Thorne put his phone away and stared as the bell was rung again and the platform was hoisted back on to the police officers' shoulders.
A young girl's face, trusting and content. But with eyes cast down in understanding, or perhaps in expectation of the suffering that was so many people's lot in life, and the cruelty that seemed so much a part of others'.
As the platform moved, swaying its way out of the square on its journey around the village, the statue began to wobble, but Thorne kept his eyes on the face.
Andrea Keane's face and Anna Carpenter's.
A live band started to play, although Thorne could not see them, and those who had not already begun to move away sang along. Thorne felt cold suddenly. It was not a slow song, but the voices sounded sorrowful, as though the Virgin's expectations had been fulfilled.
For those few, terrible seconds before he reached her and clamped his hands around her neck, Candela understood what was happening. She knew how stupid she had been to give the police what they had asked for. How naive she had been to think that she could run.

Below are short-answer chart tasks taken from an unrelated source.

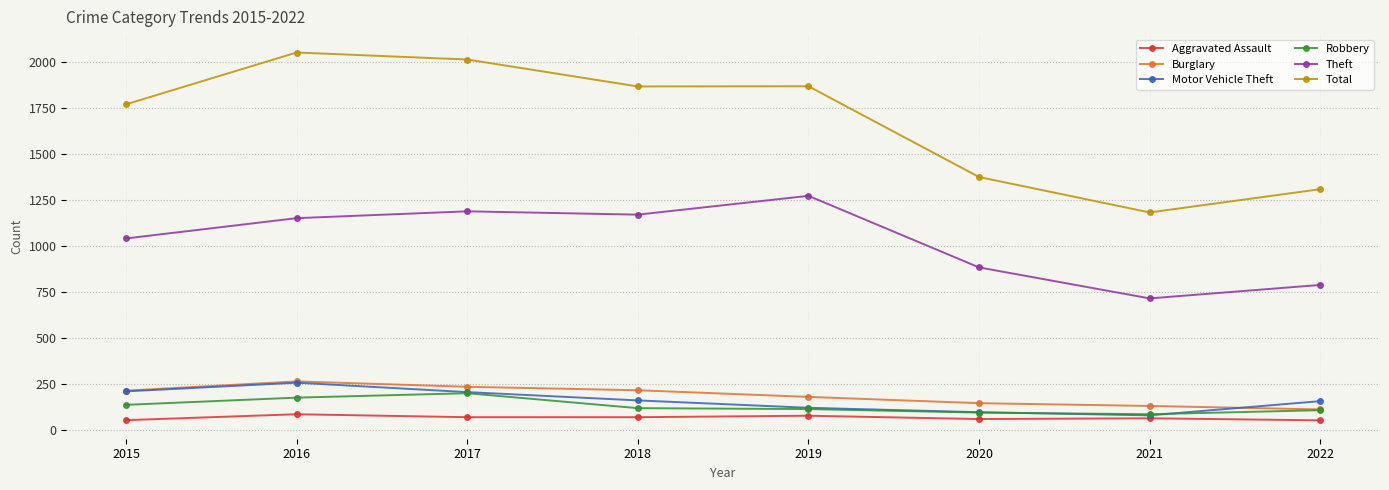

Which series changed the most between 2020 and 2021?

Total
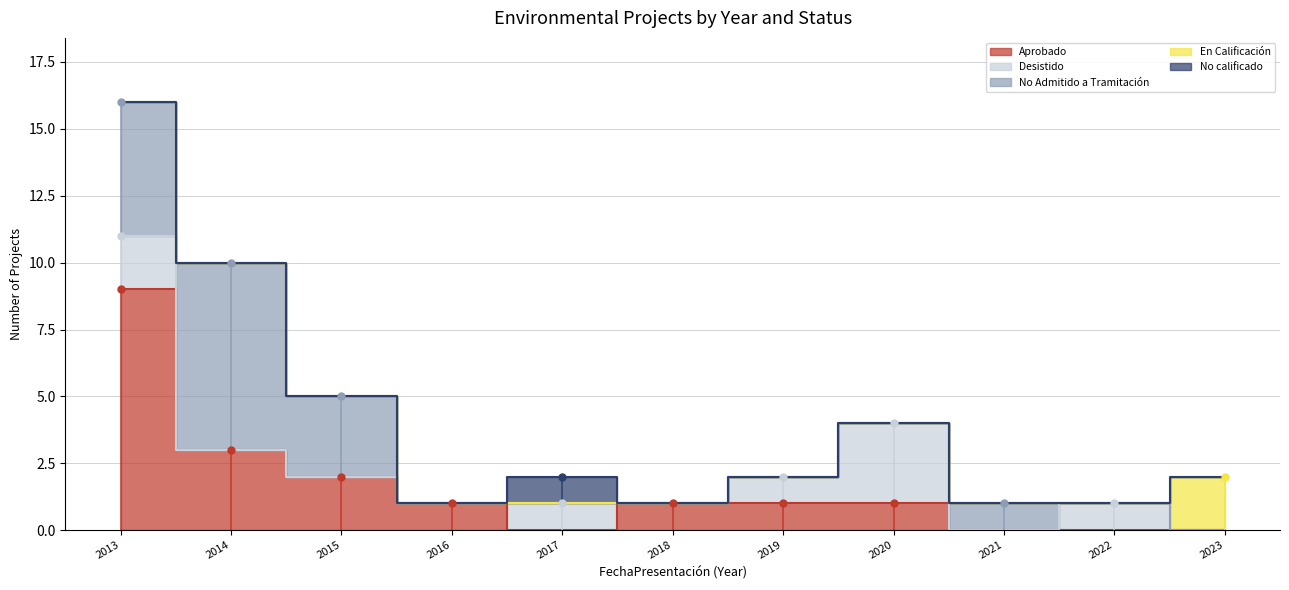

Between which two adjacent categories do No calificado and Aprobado first intersect?

2016 and 2017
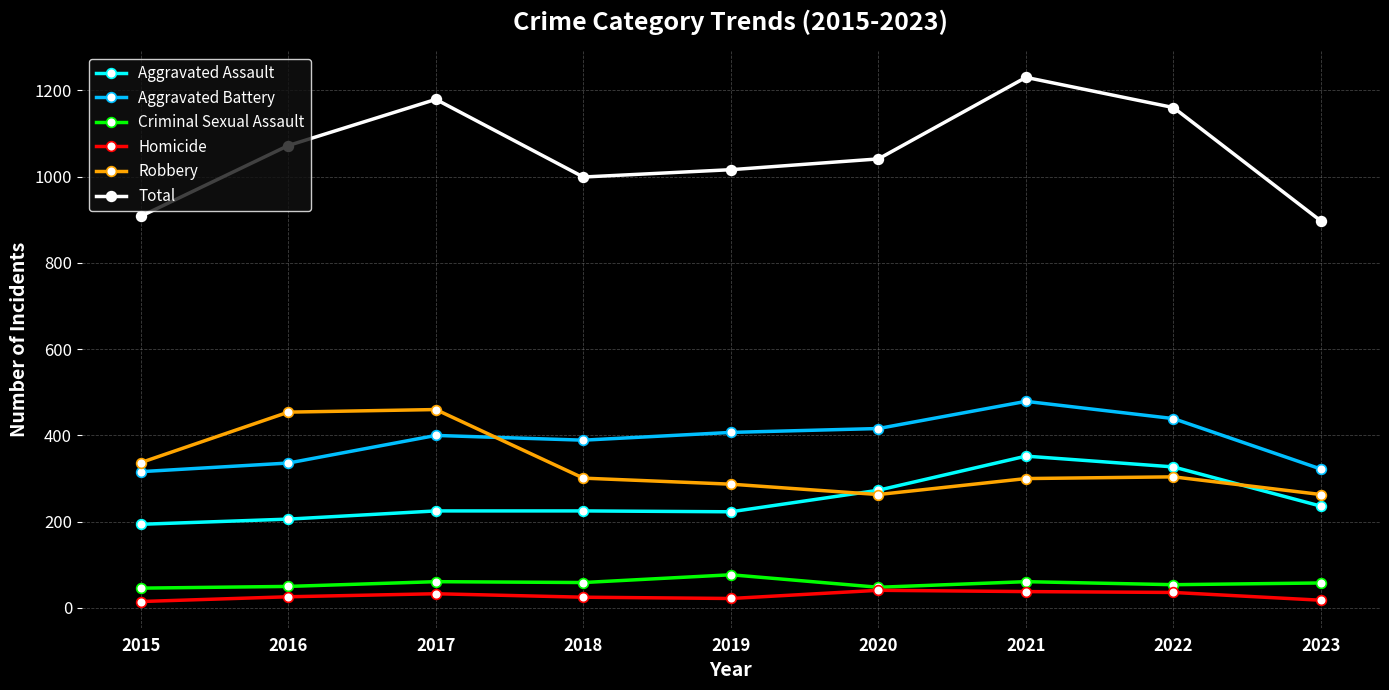

True or false: Criminal Sexual Assault and Robbery intersect in this chart.

False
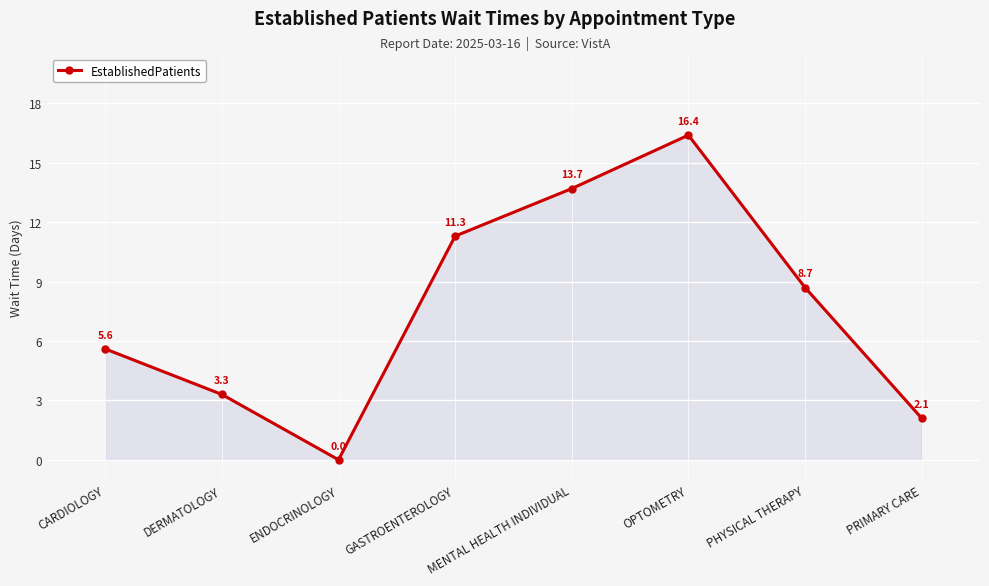

What position from the right is PRIMARY CARE?

1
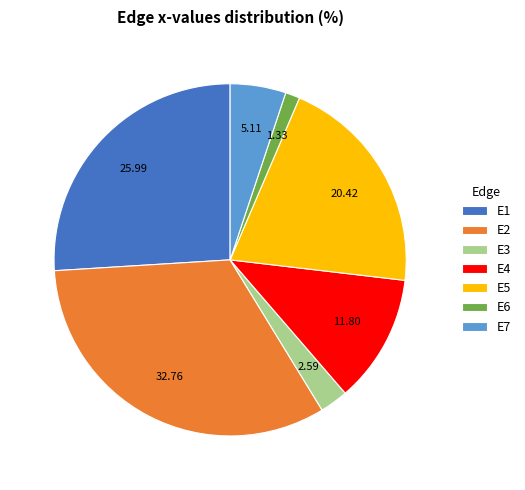

Between E7 and E4, which is larger?

E4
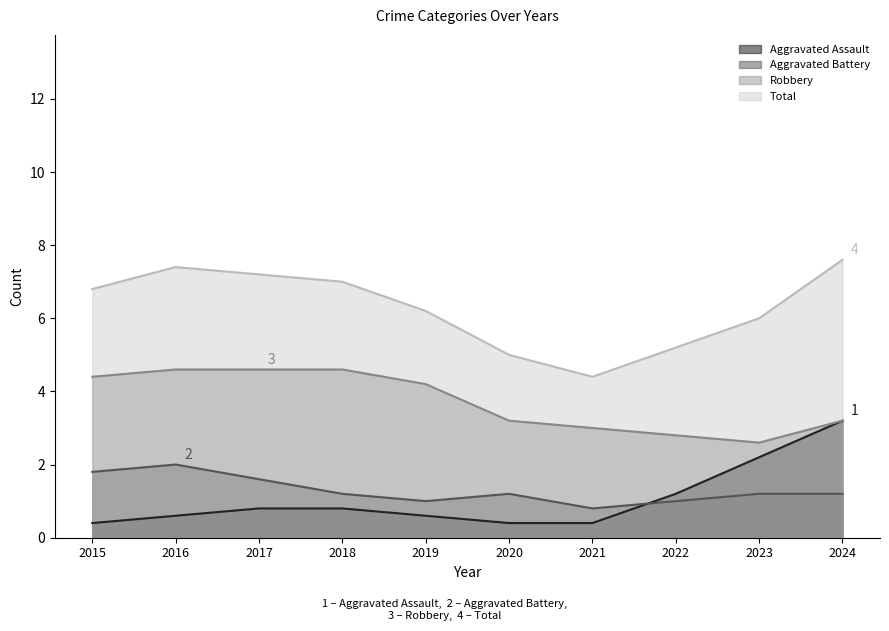

Which category has the lowest value in the Aggravated Assault series?

2015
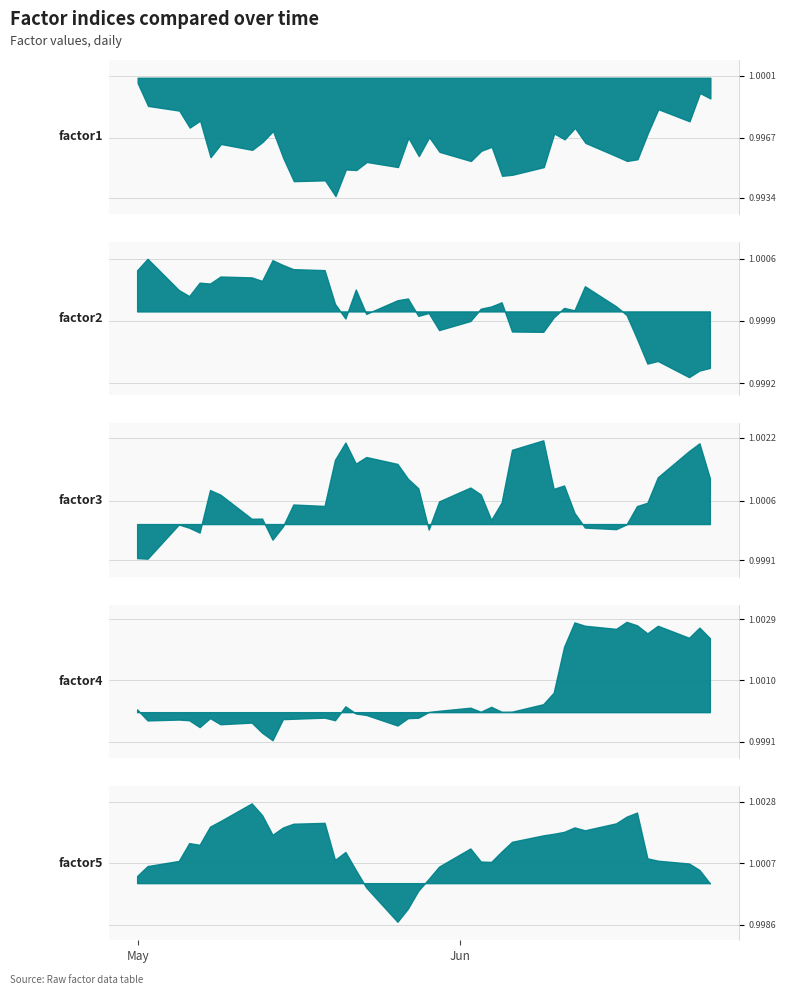

How many lines are shown in the chart?

5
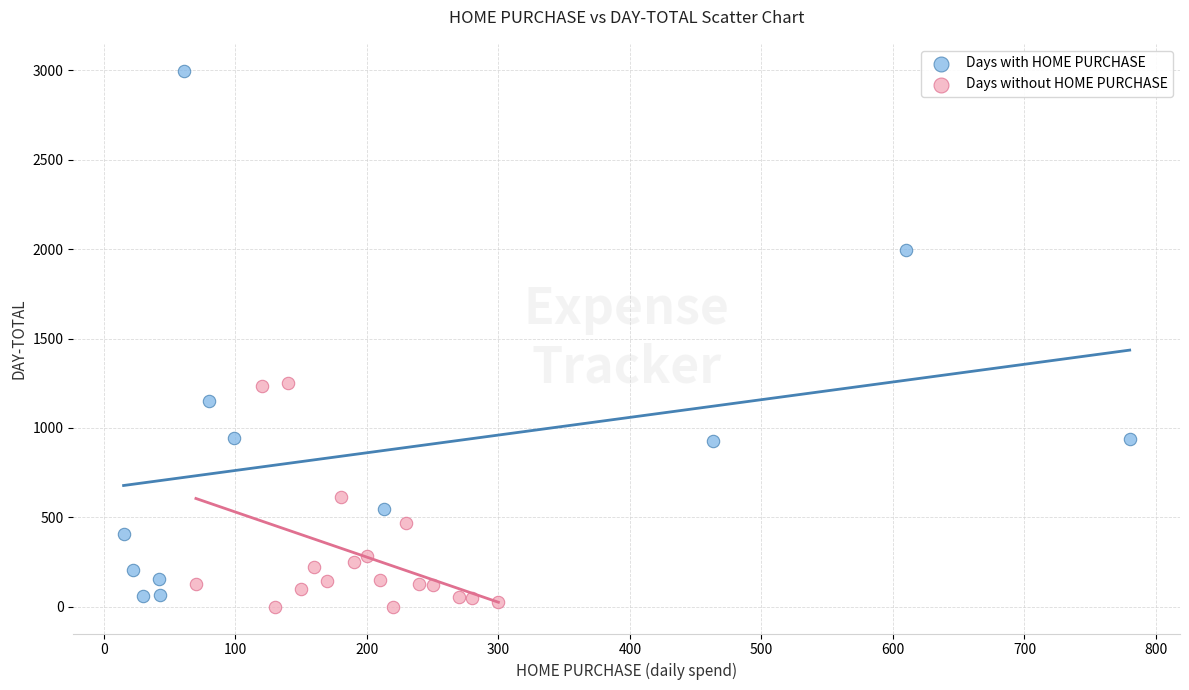

Which series has the largest Y range (max minus min)?

Days with HOME PURCHASE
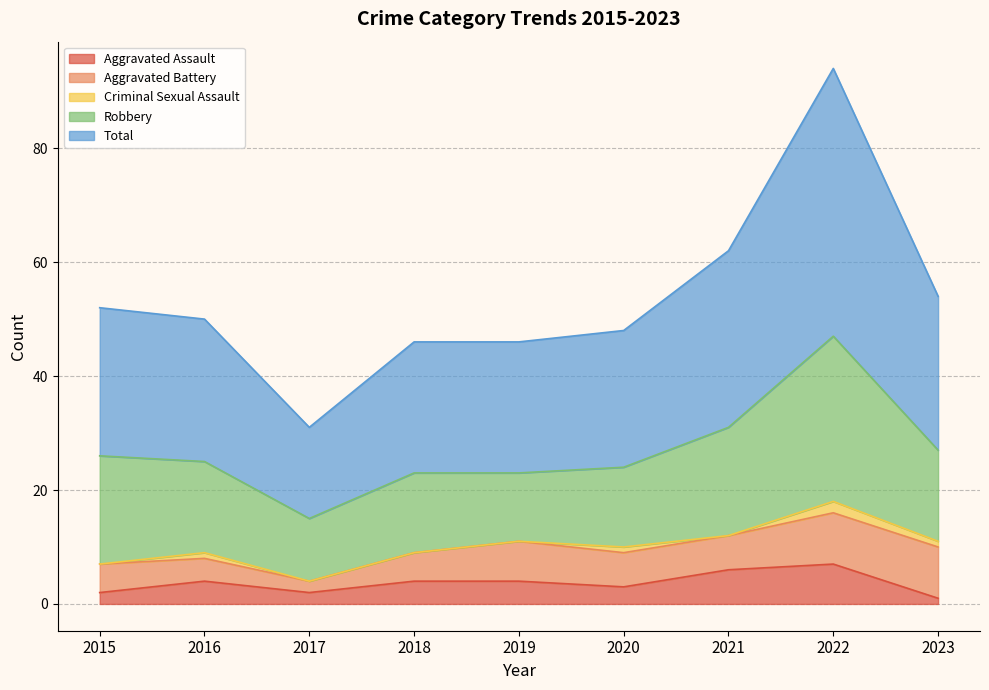

Which series has the largest total across all categories?

Total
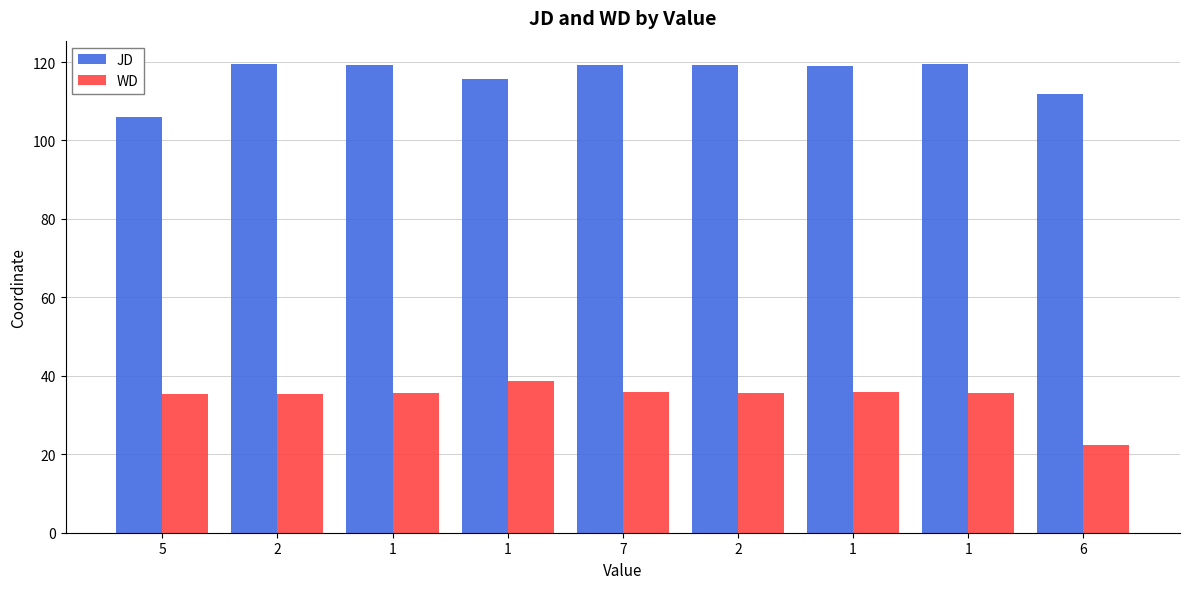

True or false: JD has a value of 164.9 at 1.

False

His face showed nothing. He did not speak as he pushed her back hard against the window. He calmly moved one hand from her throat to reach for the handle on the sliding door, and she knew that there was little point in struggling.
But instinct made her fight anyway.
She kicked at his legs and ripped her nails across his arms. She desperately tried to move her head so that she could bite him, but then she heard the hiss of the door gliding open behind her and felt the wind move into the room.
Her bladder went at the same time as she staggered back, on to the balcony.
A jumble of thoughts and pictures in those last few moments. It was cold and she was only twenty-two and there was blood in her mouth where she had bitten through her tongue. She thought about her mother and said, ' Perdoname, Mama, ' in her head, or perhaps it was out loud when she felt the metal rail pressing hard into the small of her back.
She was over then – tumbling and gone. Those lights in the marina rushing up at her and the wind like icy water.
She screamed all the way down.
FORTY
'We're gonna chase these fellas clear down to Texas…'
It was late and Langford was in his cinema room, sprawled out in one of the leather recliners, the volume almost as high as it would go. He'd installed top-of-the-range speakers and he liked it good and loud, liked to feel each punch and gunshot go through him. He reckoned Unforgiven was the last great Western ever made. He had lost count of how many times he'd watched it and now it was just getting to the big shoot-out at the end which was hands down his favourite part. Where it's pissing with rain and Clint walks into the bar to sort everyone out for killing Morgan Freeman.